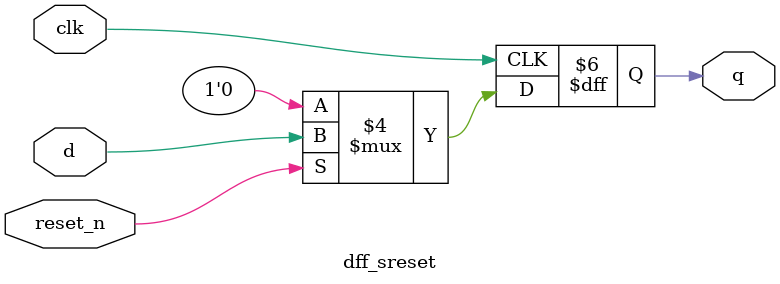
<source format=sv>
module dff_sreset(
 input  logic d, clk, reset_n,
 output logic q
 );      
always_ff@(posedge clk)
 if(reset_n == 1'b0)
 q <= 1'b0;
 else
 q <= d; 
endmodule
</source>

________________

Exercise description:
Write the lines above out again exactly, without any of their pictures.

Exercise result:
<source format=sv>
module dff_sreset(
 input  logic d, clk, reset_n,
 output logic q
 );      
always_ff@(posedge clk)
 if(reset_n == 1'b0)
 q <= 1'b0;
 else
 q <= d; 
endmodule
</source>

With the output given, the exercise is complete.